**Task to complete:** Transcription should be exact. Include all entries.

**Dataset extract:**
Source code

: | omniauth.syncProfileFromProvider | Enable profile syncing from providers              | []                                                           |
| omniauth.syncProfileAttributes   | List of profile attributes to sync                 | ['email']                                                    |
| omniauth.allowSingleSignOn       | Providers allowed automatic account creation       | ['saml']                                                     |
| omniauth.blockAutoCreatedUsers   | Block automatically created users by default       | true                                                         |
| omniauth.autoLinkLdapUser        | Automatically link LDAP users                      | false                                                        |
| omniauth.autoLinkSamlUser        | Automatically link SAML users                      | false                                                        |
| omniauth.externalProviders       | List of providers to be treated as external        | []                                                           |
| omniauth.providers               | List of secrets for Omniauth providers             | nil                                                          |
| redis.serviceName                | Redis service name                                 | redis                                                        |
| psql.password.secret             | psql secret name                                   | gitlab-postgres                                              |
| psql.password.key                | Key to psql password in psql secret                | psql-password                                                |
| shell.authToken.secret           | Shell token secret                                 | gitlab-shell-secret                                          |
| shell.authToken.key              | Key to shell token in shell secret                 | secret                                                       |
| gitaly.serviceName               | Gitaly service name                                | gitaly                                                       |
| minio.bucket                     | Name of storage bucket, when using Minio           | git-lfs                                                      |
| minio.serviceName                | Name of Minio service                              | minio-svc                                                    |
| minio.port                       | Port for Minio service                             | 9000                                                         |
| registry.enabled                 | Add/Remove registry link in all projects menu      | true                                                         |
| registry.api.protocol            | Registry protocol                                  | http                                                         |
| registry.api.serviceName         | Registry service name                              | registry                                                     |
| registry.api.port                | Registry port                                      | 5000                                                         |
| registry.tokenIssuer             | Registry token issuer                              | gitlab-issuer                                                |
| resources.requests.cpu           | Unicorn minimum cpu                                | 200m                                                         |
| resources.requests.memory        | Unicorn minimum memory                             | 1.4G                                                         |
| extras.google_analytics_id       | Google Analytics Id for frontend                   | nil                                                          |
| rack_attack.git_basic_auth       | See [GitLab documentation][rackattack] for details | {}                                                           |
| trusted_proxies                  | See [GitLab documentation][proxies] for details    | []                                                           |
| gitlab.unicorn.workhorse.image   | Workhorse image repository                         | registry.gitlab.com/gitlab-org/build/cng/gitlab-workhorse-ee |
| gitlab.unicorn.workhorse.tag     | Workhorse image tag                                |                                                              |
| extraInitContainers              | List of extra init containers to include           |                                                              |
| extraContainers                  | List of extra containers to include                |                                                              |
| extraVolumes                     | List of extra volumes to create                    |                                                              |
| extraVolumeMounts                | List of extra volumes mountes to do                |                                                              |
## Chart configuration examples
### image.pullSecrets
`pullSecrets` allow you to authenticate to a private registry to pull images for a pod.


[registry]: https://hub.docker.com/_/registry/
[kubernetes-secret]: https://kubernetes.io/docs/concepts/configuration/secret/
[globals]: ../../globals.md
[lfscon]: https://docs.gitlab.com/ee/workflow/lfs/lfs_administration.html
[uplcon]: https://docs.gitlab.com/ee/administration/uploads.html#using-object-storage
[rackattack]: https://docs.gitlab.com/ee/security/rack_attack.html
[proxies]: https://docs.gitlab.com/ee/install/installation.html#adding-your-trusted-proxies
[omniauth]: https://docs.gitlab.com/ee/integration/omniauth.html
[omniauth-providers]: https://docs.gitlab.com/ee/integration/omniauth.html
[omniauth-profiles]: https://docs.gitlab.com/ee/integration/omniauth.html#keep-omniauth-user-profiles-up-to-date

**Response for this exercise:**
Source code

: | omniauth.syncProfileFromProvider | Enable profile syncing from providers              | []                                                           |
| omniauth.syncProfileAttributes   | List of profile attributes to sync                 | ['email']                                                    |
| omniauth.allowSingleSignOn       | Providers allowed automatic account creation       | ['saml']                                                     |
| omniauth.blockAutoCreatedUsers   | Block automatically created users by default       | true                                                         |
| omniauth.autoLinkLdapUser        | Automatically link LDAP users                      | false                                                        |
| omniauth.autoLinkSamlUser        | Automatically link SAML users                      | false                                                        |
| omniauth.externalProviders       | List of providers to be treated as external        | []                                                           |
| omniauth.providers               | List of secrets for Omniauth providers             | nil                                                          |
| redis.serviceName                | Redis service name                                 | redis                                                        |
| psql.password.secret             | psql secret name                                   | gitlab-postgres                                              |
| psql.password.key                | Key to psql password in psql secret                | psql-password                                                |
| shell.authToken.secret           | Shell token secret                                 | gitlab-shell-secret                                          |
| shell.authToken.key              | Key to shell token in shell secret                 | secret                                                       |
| gitaly.serviceName               | Gitaly service name                                | gitaly                                                       |
| minio.bucket                     | Name of storage bucket, when using Minio           | git-lfs                                                      |
| minio.serviceName                | Name of Minio service                              | minio-svc                                                    |
| minio.port                       | Port for Minio service                             | 9000                                                         |
| registry.enabled                 | Add/Remove registry link in all projects menu      | true                                                         |
| registry.api.protocol            | Registry protocol                                  | http                                                         |
| registry.api.serviceName         | Registry service name                              | registry                                                     |
| registry.api.port                | Registry port                                      | 5000                                                         |
| registry.tokenIssuer             | Registry token issuer                              | gitlab-issuer                                                |
| resources.requests.cpu           | Unicorn minimum cpu                                | 200m                                                         |
| resources.requests.memory        | Unicorn minimum memory                             | 1.4G                                                         |
| extras.google_analytics_id       | Google Analytics Id for frontend                   | nil                                                          |
| rack_attack.git_basic_auth       | See [GitLab documentation][rackattack] for details | {}                                                           |
| trusted_proxies                  | See [GitLab documentation][proxies] for details    | []                                                           |
| gitlab.unicorn.workhorse.image   | Workhorse image repository                         | registry.gitlab.com/gitlab-org/build/cng/gitlab-workhorse-ee |
| gitlab.unicorn.workhorse.tag     | Workhorse image tag                                |                                                              |
| extraInitContainers              | List of extra init containers to include           |                                                              |
| extraContainers                  | List of extra containers to include                |                                                              |
| extraVolumes                     | List of extra volumes to create                    |                                                              |
| extraVolumeMounts                | List of extra volumes mountes to do                |                                                              |
## Chart configuration examples
### image.pullSecrets
`pullSecrets` allow you to authenticate to a private registry to pull images for a pod.


[registry]: https://hub.docker.com/_/registry/
[kubernetes-secret]: https://kubernetes.io/docs/concepts/configuration/secret/
[globals]: ../../globals.md
[lfscon]: https://docs.gitlab.com/ee/workflow/lfs/lfs_administration.html
[uplcon]: https://docs.gitlab.com/ee/administration/uploads.html#using-object-storage
[rackattack]: https://docs.gitlab.com/ee/security/rack_attack.html
[proxies]: https://docs.gitlab.com/ee/install/installation.html#adding-your-trusted-proxies
[omniauth]: https://docs.gitlab.com/ee/integration/omniauth.html
[omniauth-providers]: https://docs.gitlab.com/ee/integration/omniauth.html
[omniauth-profiles]: https://docs.gitlab.com/ee/integration/omniauth.html#keep-omniauth-user-profiles-up-to-date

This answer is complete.